Scenario modelling

One of the more regular questions we get from students of Politics/IR is ‘what’s going to happen on X?’

We study political events, they see political events and not unreasonably assume we know how it will all play out.

Of course, that’s easier said than done. As my own track record on assorted elections, referendums and scandals has demonstrated.

But the question still remains a good one, because it’s an opportunity to apply theory to practice, and to appreciate where the uncertainties lie.

Of course, right now the invasion of Ukraine is the big example on many peoples’ minds in Europe, but you could add in the looming SCOTUS decision on Dobbs v. Jackson Women’s Health Organization, or the renewed tensions in North Korea, or Taiwan’s situation, or pretty much anything else really.

Each of this political situations has a wide range of possible outcomes, so working through what those might be and the factors that might weigh in deciding between is a useful exercise, for students and colleagues.

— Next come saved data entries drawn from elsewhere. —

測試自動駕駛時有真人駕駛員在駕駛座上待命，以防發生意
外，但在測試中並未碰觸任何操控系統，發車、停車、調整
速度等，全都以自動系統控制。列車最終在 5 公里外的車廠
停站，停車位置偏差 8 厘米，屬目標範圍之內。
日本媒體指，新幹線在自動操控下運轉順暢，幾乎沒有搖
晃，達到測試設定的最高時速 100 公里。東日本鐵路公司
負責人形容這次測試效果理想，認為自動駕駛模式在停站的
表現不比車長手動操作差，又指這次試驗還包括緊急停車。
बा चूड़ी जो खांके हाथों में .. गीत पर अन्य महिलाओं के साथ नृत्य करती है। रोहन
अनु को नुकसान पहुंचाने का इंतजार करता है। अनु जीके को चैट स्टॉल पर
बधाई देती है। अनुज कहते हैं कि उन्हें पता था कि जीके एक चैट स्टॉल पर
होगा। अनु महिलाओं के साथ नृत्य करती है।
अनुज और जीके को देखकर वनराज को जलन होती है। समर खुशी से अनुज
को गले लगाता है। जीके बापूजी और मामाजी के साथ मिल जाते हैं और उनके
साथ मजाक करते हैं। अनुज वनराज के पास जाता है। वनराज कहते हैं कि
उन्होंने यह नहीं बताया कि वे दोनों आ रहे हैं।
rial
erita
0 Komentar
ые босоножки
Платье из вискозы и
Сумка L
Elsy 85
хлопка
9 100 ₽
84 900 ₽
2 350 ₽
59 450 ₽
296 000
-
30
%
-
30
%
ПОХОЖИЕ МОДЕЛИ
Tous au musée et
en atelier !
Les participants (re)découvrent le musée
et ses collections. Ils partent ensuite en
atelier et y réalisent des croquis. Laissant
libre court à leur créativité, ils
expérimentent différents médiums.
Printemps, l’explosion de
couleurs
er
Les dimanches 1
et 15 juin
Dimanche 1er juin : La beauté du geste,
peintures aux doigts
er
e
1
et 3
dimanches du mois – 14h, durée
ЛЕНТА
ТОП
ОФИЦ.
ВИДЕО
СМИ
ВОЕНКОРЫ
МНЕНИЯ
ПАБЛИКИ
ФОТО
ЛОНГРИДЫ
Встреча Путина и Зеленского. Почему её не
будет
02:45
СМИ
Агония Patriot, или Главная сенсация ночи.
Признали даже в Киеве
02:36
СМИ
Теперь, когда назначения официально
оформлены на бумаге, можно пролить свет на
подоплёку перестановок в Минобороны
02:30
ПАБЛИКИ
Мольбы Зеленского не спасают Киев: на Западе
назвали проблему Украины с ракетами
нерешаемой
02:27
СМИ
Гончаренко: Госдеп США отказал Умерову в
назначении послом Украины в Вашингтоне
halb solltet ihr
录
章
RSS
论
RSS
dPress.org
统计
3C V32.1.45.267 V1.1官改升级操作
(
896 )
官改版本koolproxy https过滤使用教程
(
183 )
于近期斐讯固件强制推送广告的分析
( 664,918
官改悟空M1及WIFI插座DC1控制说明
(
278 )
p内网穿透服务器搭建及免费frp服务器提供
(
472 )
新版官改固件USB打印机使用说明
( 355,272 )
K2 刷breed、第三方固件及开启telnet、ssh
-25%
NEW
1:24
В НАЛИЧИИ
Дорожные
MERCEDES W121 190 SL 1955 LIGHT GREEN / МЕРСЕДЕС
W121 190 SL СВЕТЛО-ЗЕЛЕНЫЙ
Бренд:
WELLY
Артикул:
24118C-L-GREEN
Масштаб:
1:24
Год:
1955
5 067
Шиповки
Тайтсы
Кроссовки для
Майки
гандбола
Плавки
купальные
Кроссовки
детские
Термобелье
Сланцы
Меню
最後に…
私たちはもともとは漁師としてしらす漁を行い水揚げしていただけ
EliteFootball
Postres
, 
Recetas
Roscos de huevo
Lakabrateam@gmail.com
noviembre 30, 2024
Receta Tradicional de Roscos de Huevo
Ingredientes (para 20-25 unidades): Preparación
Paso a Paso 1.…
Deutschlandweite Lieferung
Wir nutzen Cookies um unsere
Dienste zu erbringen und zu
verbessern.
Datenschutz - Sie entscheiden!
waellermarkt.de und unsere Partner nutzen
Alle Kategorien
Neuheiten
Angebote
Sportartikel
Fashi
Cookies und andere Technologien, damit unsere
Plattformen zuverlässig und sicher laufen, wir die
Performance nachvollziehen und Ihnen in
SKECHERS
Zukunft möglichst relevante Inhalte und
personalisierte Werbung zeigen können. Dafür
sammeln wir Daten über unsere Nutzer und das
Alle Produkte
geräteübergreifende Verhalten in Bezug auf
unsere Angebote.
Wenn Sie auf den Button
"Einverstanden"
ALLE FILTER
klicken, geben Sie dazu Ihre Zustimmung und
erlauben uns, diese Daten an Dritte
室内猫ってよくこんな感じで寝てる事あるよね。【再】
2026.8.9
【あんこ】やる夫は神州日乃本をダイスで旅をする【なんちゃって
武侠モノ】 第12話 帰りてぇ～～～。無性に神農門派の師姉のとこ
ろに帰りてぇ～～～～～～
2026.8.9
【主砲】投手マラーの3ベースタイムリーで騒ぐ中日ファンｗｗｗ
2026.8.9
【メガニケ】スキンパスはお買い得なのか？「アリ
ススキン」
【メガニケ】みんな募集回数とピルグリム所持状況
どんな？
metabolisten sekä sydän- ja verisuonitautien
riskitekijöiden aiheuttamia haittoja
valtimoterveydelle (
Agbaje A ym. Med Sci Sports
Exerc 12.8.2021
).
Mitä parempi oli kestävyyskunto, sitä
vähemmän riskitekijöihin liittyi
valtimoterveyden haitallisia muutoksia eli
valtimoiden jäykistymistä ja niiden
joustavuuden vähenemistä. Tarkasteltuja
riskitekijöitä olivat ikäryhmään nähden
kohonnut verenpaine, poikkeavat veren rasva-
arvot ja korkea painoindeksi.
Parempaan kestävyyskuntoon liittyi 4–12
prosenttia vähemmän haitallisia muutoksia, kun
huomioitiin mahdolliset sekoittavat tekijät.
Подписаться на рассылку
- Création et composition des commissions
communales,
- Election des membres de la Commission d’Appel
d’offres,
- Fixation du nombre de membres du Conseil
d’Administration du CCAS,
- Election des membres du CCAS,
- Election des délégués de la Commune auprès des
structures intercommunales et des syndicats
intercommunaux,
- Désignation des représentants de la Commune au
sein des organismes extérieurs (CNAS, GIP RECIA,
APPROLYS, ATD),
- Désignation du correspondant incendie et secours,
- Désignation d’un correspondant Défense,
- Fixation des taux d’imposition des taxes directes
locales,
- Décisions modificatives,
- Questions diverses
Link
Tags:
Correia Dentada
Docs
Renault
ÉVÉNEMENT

This reminds me of the excellent work done by Jon Worth during the hot phase of Brexit, where lots of uncertainty existed and everybody had a hot take to share.

His approach was to work through necessary decision points and allocate weightings to the likelihood of various outcomes, ultimately producing a summary set of overall results of varying probabilities. You can find his last set of diagrams here.

Crucially, Jon did this in a very transparent way, gathering input from social media contacts on both the steps involved and the probabilities to attribute. As you’ll see, this made each diagram an iterative process.

Jon used open-source software for this and put in a lot of time. He’ll freely discuss how getting feedback proved harder and harder over time, so this isn’t something to be done more than once by students, but certainly you can see how a small group could produce a diagram within a session and then work to refine it among themselves: for many topics you could return to those diagrams the next time you ran the class, a year later, to see how they stood up.

The value here is in the unpacking of assumptions and the explicit consideration of how things fit together. Whether students make the right call on what happens or not, they learn – through debriefing – why things turned out the way they did.